Posted on 12/06/2023 2:04:55 PM PST by Squawk 8888
Conrad Black’s latest book, Forgotten History: Civil Rights in Canada, is an insightful work that dispels many cheap slanders and misconceptions about Canada’s past. Black combines a deep knowledge of Western history and an eye for relevant historical details to help shine a new light on Canada’s civil rights record.
Interest in this book may be heightened by the recent calls to upend historically-won civil rights in Canada in the name of social justice. Or it might also come from the rise in new identity-based subgroups — whose demands for collective rights often infringe upon the rights of the individual. Or finally, it may even come from Quebec’s recent string of rights violations being imposed on the English-speaking population within that province.
Given these emerging trends, Black’s look into the origins and development of Canada’s civil rights provides an important historical perspective that can help to ground these discourses.
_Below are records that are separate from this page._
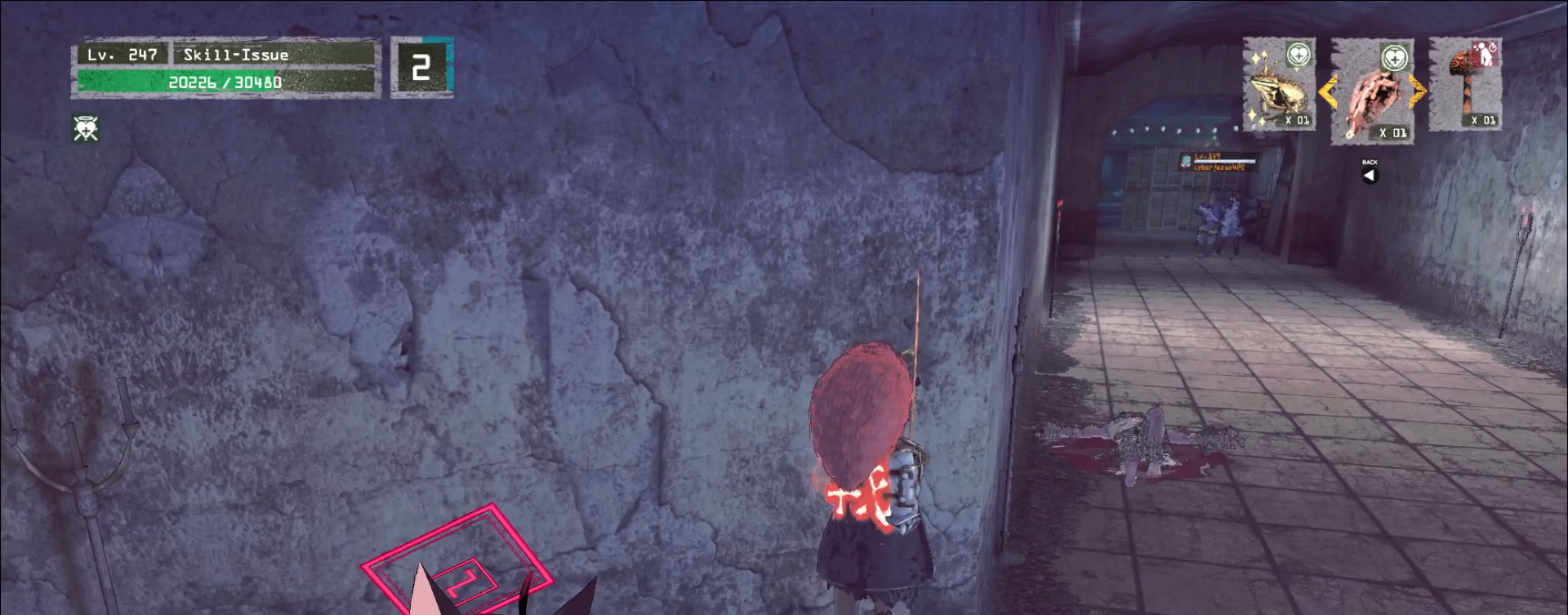
{"keys": [], "mouse": [], "events": []}
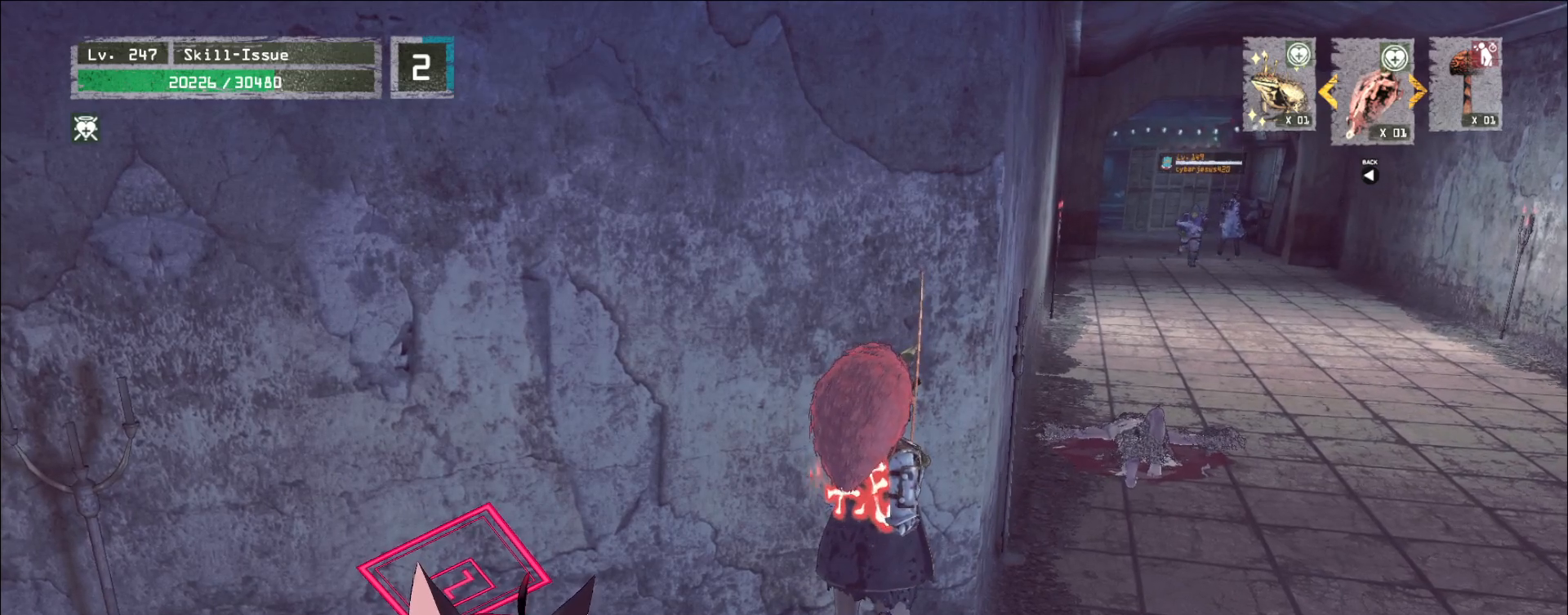
{"keys": [], "mouse": [], "events": []}
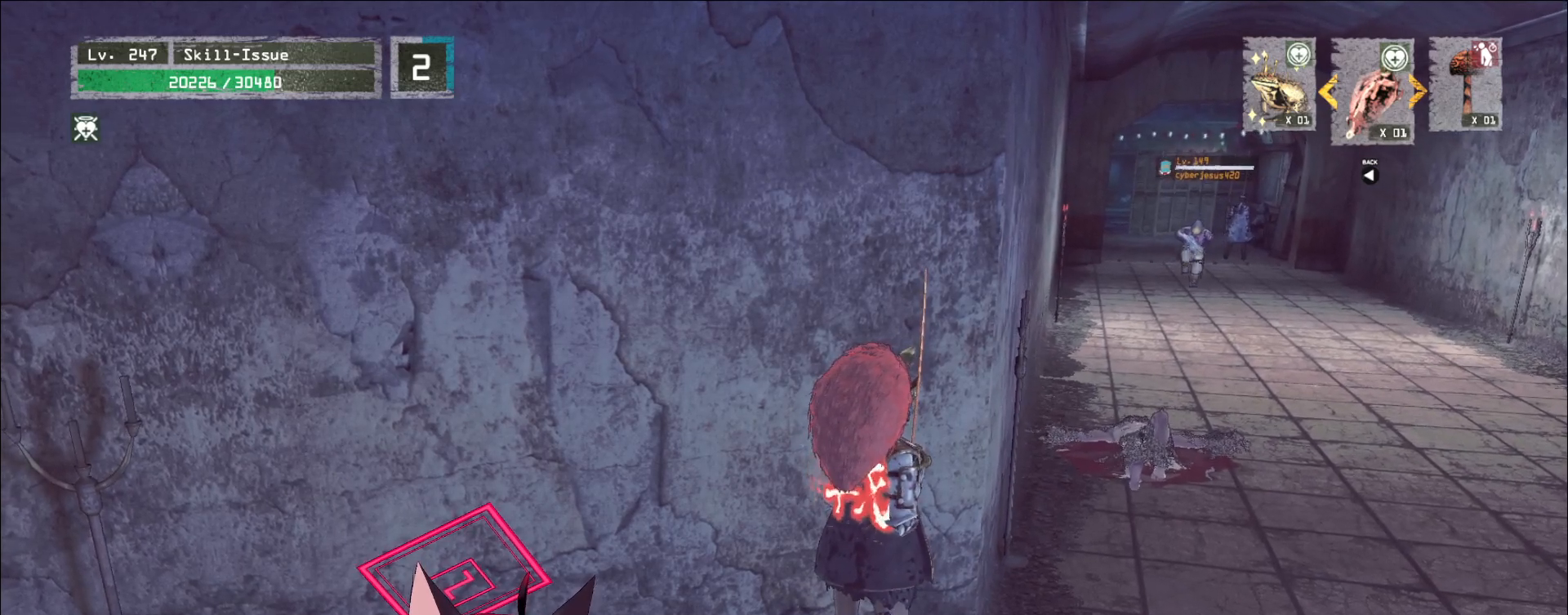
{"keys": [], "mouse": [], "events": []}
Black’s work tracks the origins and development of civil rights in Canada over hundreds of years which, he argues, culminated in the confirmation of these rights in the Canadian Charter of Rights and Freedoms.
Among the topics Black explores are the origins and manifestation of Canada’s English and French approaches to political rights, the history and abolition of slavery in Canada, indigenous rights and history, the movement for democratic rights and citizenship and the Canadian Charter.